Les étudiants ont dénoncé une décision visant selon eux à arrêter les manifestations contre un troisième mandat du président Pierre Nkurunziza.

Les cours ne sont pas interrompus, mais la fermeture des résidences, décidée mercredi sur ordonnance du gouvernement, affecte des milliers d'étudiants qui viennent souvent de province.
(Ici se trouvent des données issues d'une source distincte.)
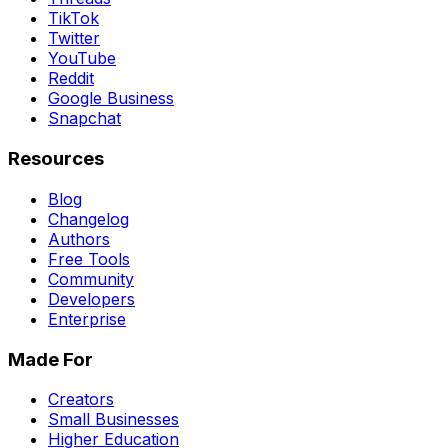
TikTok
Twitter
YouTube
Reddit
Google Business
Snapchat
Resources
Blog
Changelog
Authors
Free Tools
Community
Developers
Enterprise
Made For
Creators
Small Businesses
Higher Education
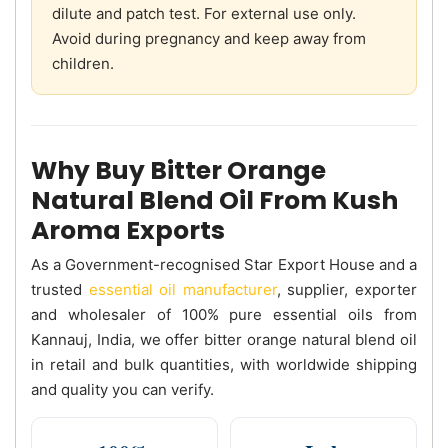
dilute and patch test. For external use only.
Avoid during pregnancy and keep away from
children.
Why Buy Bitter Orange
Natural Blend Oil From Kush
Aroma Exports
As a Government-recognised Star Export House and a
trusted
essential oil manufacturer
, supplier, exporter
and wholesaler of 100% pure essential oils from
Kannauj, India, we offer bitter orange natural blend oil
in retail and bulk quantities, with worldwide shipping
and quality you can verify.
Des journalistes de l'AFP ont vu jeudi matin des dizaines d'entre eux évacuer un campus, celui de Kiriri, valise à la main.

«La décision est injuste», a estimé Léopold, 29 ans et étudiant en génie civil. «Ce serait officiellement lié à l'insécurité qui règne dans les zones universitaires, mais s'il y avait de l'insécurité, nous serions les premiers à le constater. Or la sécurité est totale».

Opposants «logés sur le campus»

«Ils espèrent que cette mesure permettra d'arrêter les manifestations», a-t-il poursuivi, ajoutant que les autorités accusaient des étudiants «membres de l'opposition» d'être «logés sur les campus».

Mercredi déjà, des étudiants avaient dénoncé la fermeture des restaurants universitaires, destinée selon eux à faire rentrer dans les provinces les étudiants participant aux manifestations.

Interrogé jeudi, le recteur de l'Université du Burundi, Gaspard Banyankibona, a assuré que «les étudiants pourraient revenir quand la sécurité sera rétablie».

Candidature contestée

Les manifestations ont débuté dimanche à l'appel de la société civile et d'une partie de l'opposition, au lendemain de la désignation de Pierre Nkurunziza par son parti (Cndd-FDD) comme candidat à la présidentielle du 26 juin.

Les rassemblements, jusqu'ici restreints aux quartiers périphériques de la capitale, ont été émaillés de heurts parfois violents avec la police. Jeudi matin encore, des incidents ont été signalés par des témoins dans plusieurs quartiers de Bujumbura.

Les opposants à un troisième mandat de Pierre Nkurunziza, élu une première fois par le Parlement en 2005 et réélu au suffrage universel en 2010, estiment qu'il serait inconstitutionnel. La Loi fondamentale du Burundi limite à deux le nombre de mandats présidentiels.

Mais le camp Nkurunziza assure que le premier mandat de son champion, en tant que premier président post-transition élu au suffrage indirect, ne doit pas être pris en compte dans le calcul.